Hi, I’m Ben.

The opening of a new tab

When I was wandering around the Wunderlist office two weeks ago, I observed several people opening new tabs in their browser. Some of them had these customized pages showing the weather, time, location or  wise phrases from an even wiser person.

I did a search, but couldn’t find any stats on how often people actually open a new tab in their browser, but I assumed it is somewhere around “a lot”. Opening a new tab seems like a very frequent action when people are in front of a computer. It’s also an action that doesn’t seem to cost people any cognitive energy. It feels natural to the situation while sitting in front of a screen with a browser open.

All the custom pages I saw people using around the office looked pretty, but while showing some sort of real-time information, they felt very static and almost “dumb”. I thought “Why not build something more useful and more functional when you have the ability to add logic to the ‘new tab’ page?”

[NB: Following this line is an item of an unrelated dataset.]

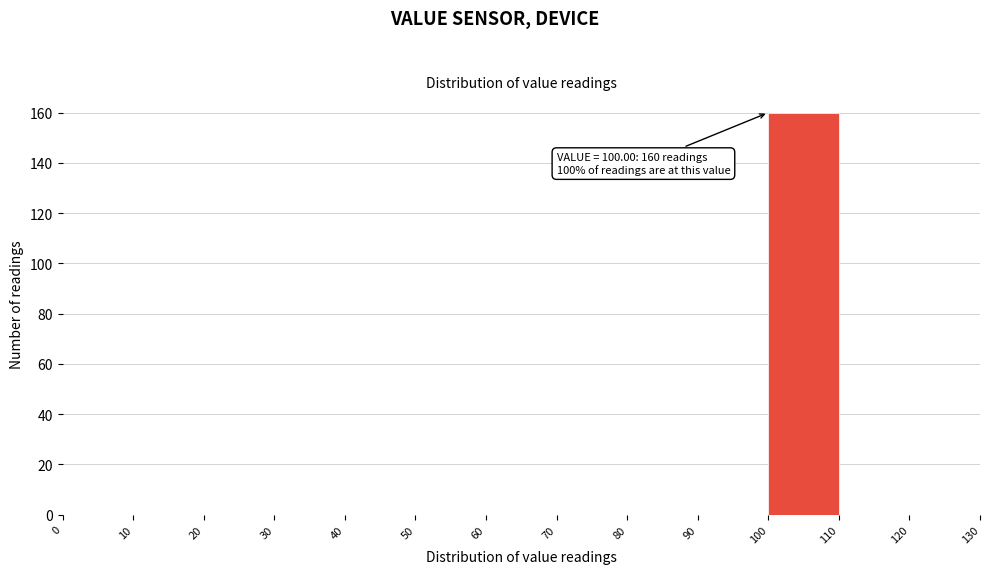

Over which range of the x-axis is the bar tallest?

100 to 110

There’s a beauty in the immediacy of pen and paper, which is still, believe it or not, the number one tool for people to get stuff done. No matter how hard software tries to eat the world.

When you’re building a service that helps millions of people get stuff done, it’s not as easy of a job as one might think. Although everyone has stuff to do in their lives, not a lot of people feel the need to organize or even manage those things in a structured way—usually because it feels like “work”. One way to change that is making the tools more ubiquitous, bring them closer to the user and make using them feel effortless.

These observations stuck with me for a while. And while I wandered and brainstormed, one idea struck and excited me quite a bit: What if we would build a super lightweight version of Wunderlist right into the new tab page?

I coded a front-end prototype of what I had in mind. Thanks to Marvin and Raymond, the prototype became functional very quickly, and the week after, we introduced Wunderlist New Tab to the world.

The purpose is simple. Whenever you have an idea you don’t want to forget or thought of something you want to do, it’s just a simple click or shortcut away to note it down. At the same time, whenever you open a new tab, you’re able to view all the other stuff you want or have to do—and check them off with a click.

Three actions: new tab, add and complete. That’s probably the closest you can get to “grab a piece of paper, write, and check off”. Now, when you combine it with the power of the Wunderlist platform, everything you add to the New Tab will automatically sync across all your devices, no matter where you are.

One thing myself and a lot of other people at Wunderlist spend a lot of time with is thinking about how we can bring the service even closer to people, make the interface even simpler and the interactions as immediate and natural as possible. I strongly feel New Tab has the sort of magic that could get us closer to this goal and that, more than anything, is what really excites me.